Error parsing: {“action_group_id”:“8f1e0c32-5f55-d853-d9f2-bd7a60f15fff”,“version”:“3.11.11-generic”,“xkey”:“cvYGNal5xGaRZYDiS2z80aL3JULuLgSOakuDmdmt”…

Error:\n

Error: Unexpected coder setup failure:\nfunction(){var…

Even with these errors, py-wacz still created an over 2GB wacz file from my 70 or so WARCs, so I tried to load it into ReplayWeb.page. There, I ran into other issues that may or may not have stemmed from the py-wacz errors. Even though most pages showed as properly indexed, clicking on them to view showed a message that the page was not part of the archive (screenshot below):

This was the case for every page I tried to navigate to within the archive. I also tried to search and load specific URLs within the WACZ, but was met with the same result.

Thanks very much for any insight you can provide.

edsu · July 24, 2022, 11:12am

Hi @lawork, is there any chance the WARC files you are bundling together are available to try to reproduce the py-wacz errors? If not you can email me at ehs@pobox.com if you want to share them that way.

lawork · July 25, 2022, 2:45pm

Thanks so much @edsu, I’ll send you an email.

edsu · July 25, 2022, 5:05pm

I saw similar errors when running wacz create -o uva.wacz UVA_UTRCR_WARConly/*.warc with the directory of WARC files you supplied.

I narrowed them down to these WARCs:

Reddit_6tj249_20200323.warc
newsweek_idahorepublican_20200325-20200408184049.warc
newsweek_alexjonescvilleviolencefalseflag_20200326-20200408192303.warc
beacon_broadside_20200406-20200413192748.warc

Once I regenerated the WACZ without these four I could view the content in ReplayWeb.page.

Do you remember how you created the four WARC files? I seem to remember @ilya mentioning that there was a bug in Webrecorder-Desktop and/or ArchiveWeb.page that was causing incorrect Content-Length headers to be written to the WARC file. It looks like these errors concern trying to parse truncated JSON, which makes me think that could be the problem here? If you still have the archived content and can reexport the WARC files that might fix the problem?

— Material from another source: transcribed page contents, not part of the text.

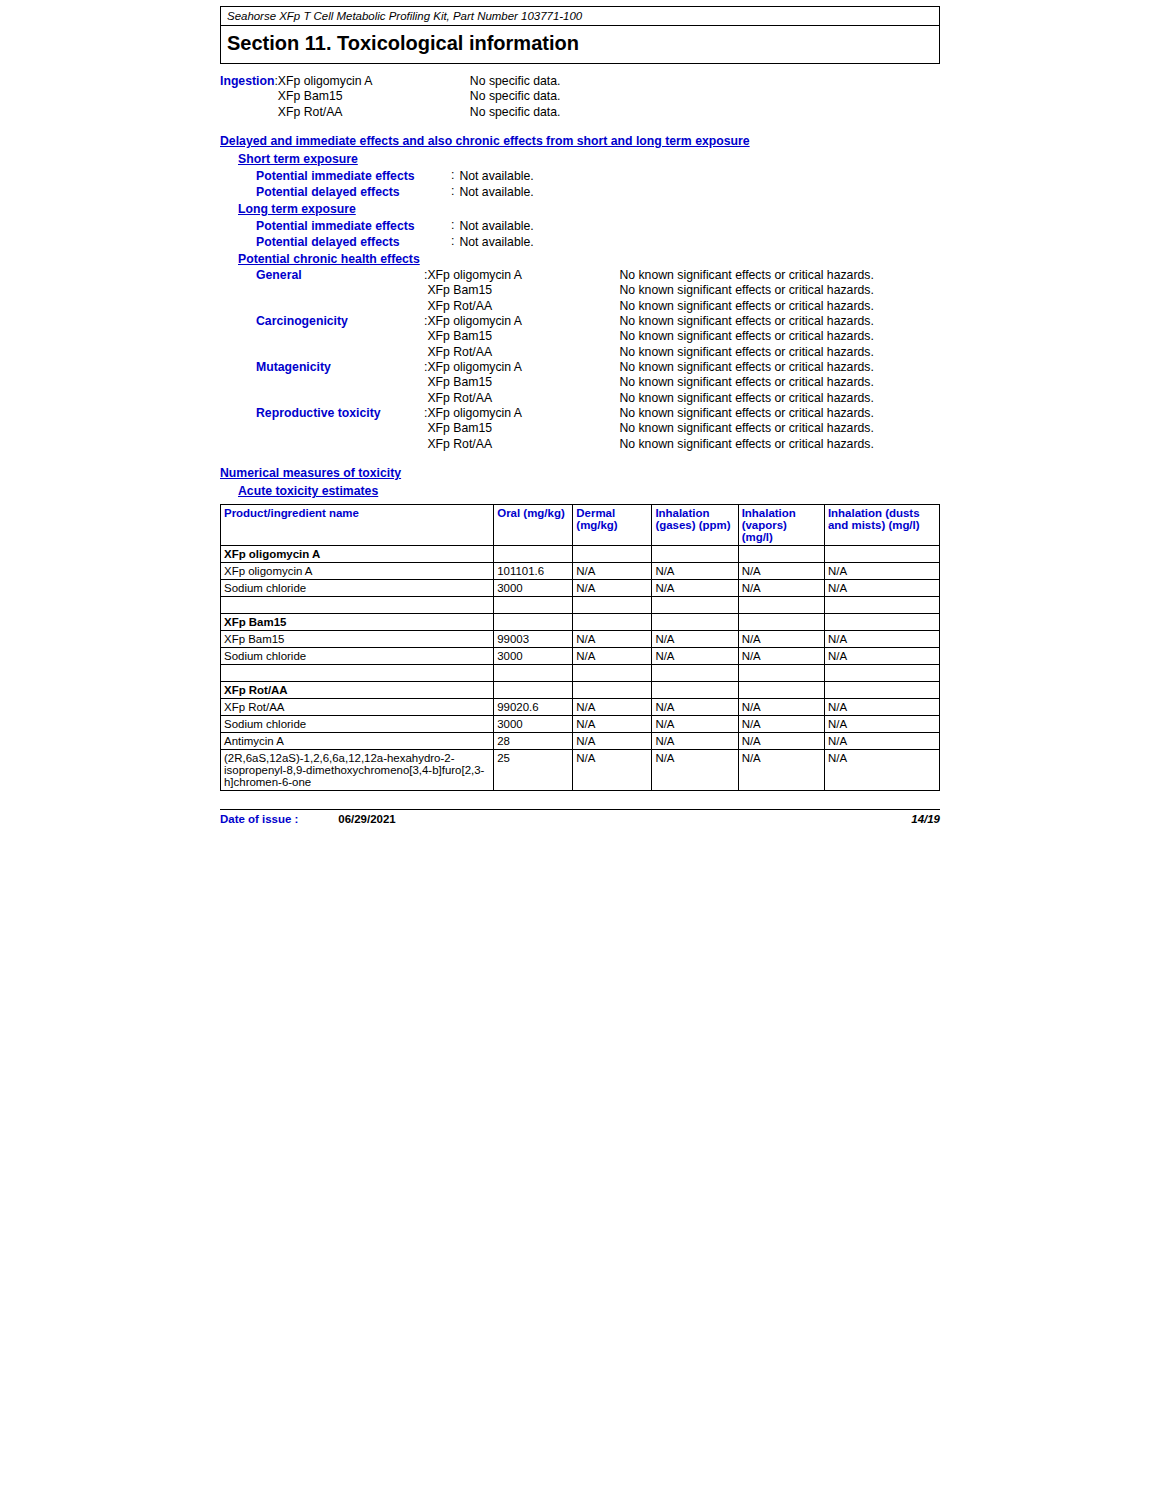Seahorse XFp T Cell Metabolic Profiling Kit, Part Number 103771-100
Section 11. Toxicological information
| Ingestion | : | XFp oligomycin A | No specific data. |
| | | XFp Bam15 | No specific data. |
| | | XFp Rot/AA | No specific data. |
Delayed and immediate effects and also chronic effects from short and long term exposure
Short term exposure
| Potential immediate effects | : | Not available. |
| Potential delayed effects | : | Not available. |
Long term exposure
| Potential immediate effects | : | Not available. |
| Potential delayed effects | : | Not available. |
Potential chronic health effects
| General | : | XFp oligomycin A | No known significant effects or critical hazards. |
| | | XFp Bam15 | No known significant effects or critical hazards. |
| | | XFp Rot/AA | No known significant effects or critical hazards. |
| Carcinogenicity | : | XFp oligomycin A | No known significant effects or critical hazards. |
| | | XFp Bam15 | No known significant effects or critical hazards. |
| | | XFp Rot/AA | No known significant effects or critical hazards. |
| Mutagenicity | : | XFp oligomycin A | No known significant effects or critical hazards. |
| | | XFp Bam15 | No known significant effects or critical hazards. |
| | | XFp Rot/AA | No known significant effects or critical hazards. |
| Reproductive toxicity | : | XFp oligomycin A | No known significant effects or critical hazards. |
| | | XFp Bam15 | No known significant effects or critical hazards. |
| | | XFp Rot/AA | No known significant effects or critical hazards. |
Numerical measures of toxicity
Acute toxicity estimates
| Product/ingredient name | Oral (mg/kg) | Dermal (mg/kg) | Inhalation (gases) (ppm) | Inhalation (vapors) (mg/l) | Inhalation (dusts and mists) (mg/l) |
| --- | --- | --- | --- | --- | --- |
| XFp oligomycin A | | | | | |
| XFp oligomycin A | 101101.6 | N/A | N/A | N/A | N/A |
| Sodium chloride | 3000 | N/A | N/A | N/A | N/A |
| XFp Bam15 | | | | | |
| XFp Bam15 | 99003 | N/A | N/A | N/A | N/A |
| Sodium chloride | 3000 | N/A | N/A | N/A | N/A |
| XFp Rot/AA | | | | | |
| XFp Rot/AA | 99020.6 | N/A | N/A | N/A | N/A |
| Sodium chloride | 3000 | N/A | N/A | N/A | N/A |
| Antimycin A | 28 | N/A | N/A | N/A | N/A |
| (2R,6aS,12aS)-1,2,6,6a,12,12a-hexahydro-2-isopropenyl-8,9-dimethoxychromeno[3,4-b]furo[2,3-h]chromen-6-one | 25 | N/A | N/A | N/A | N/A |
Date of issue :06/29/2021
14/19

lawork · July 25, 2022, 6:47pm

Thanks so much, @edsu. There is a good chance that those four WARCs you pinpointed were collected with Webrecorder Desktop, as the work was distributed across a small team several years ago, and we uploaded WARCs to a shared location. It was long enough ago that I don’t think any were collected with ArchiveWeb.page. If it turns out these files were created in someone else’s account (team members were a now-graduated student and now-retired staff member) and I can’t re-export the WARC files, are there any other steps I could potentially take to address truncated JSON? (Other than just leaving those WARCs out of the collection).

edsu · July 25, 2022, 7:09pm

I’m not sure. In theory I think the Content-Length headers could be corrected in the WARC data. @ilya what do you think? The warcio library should be helpful to do this?

lawork · August 3, 2022, 5:17pm

Thanks @edsu. For now, I’m going with removing the four files for our current replay needs, and it looks like everything is up and running well. Thanks again for your help!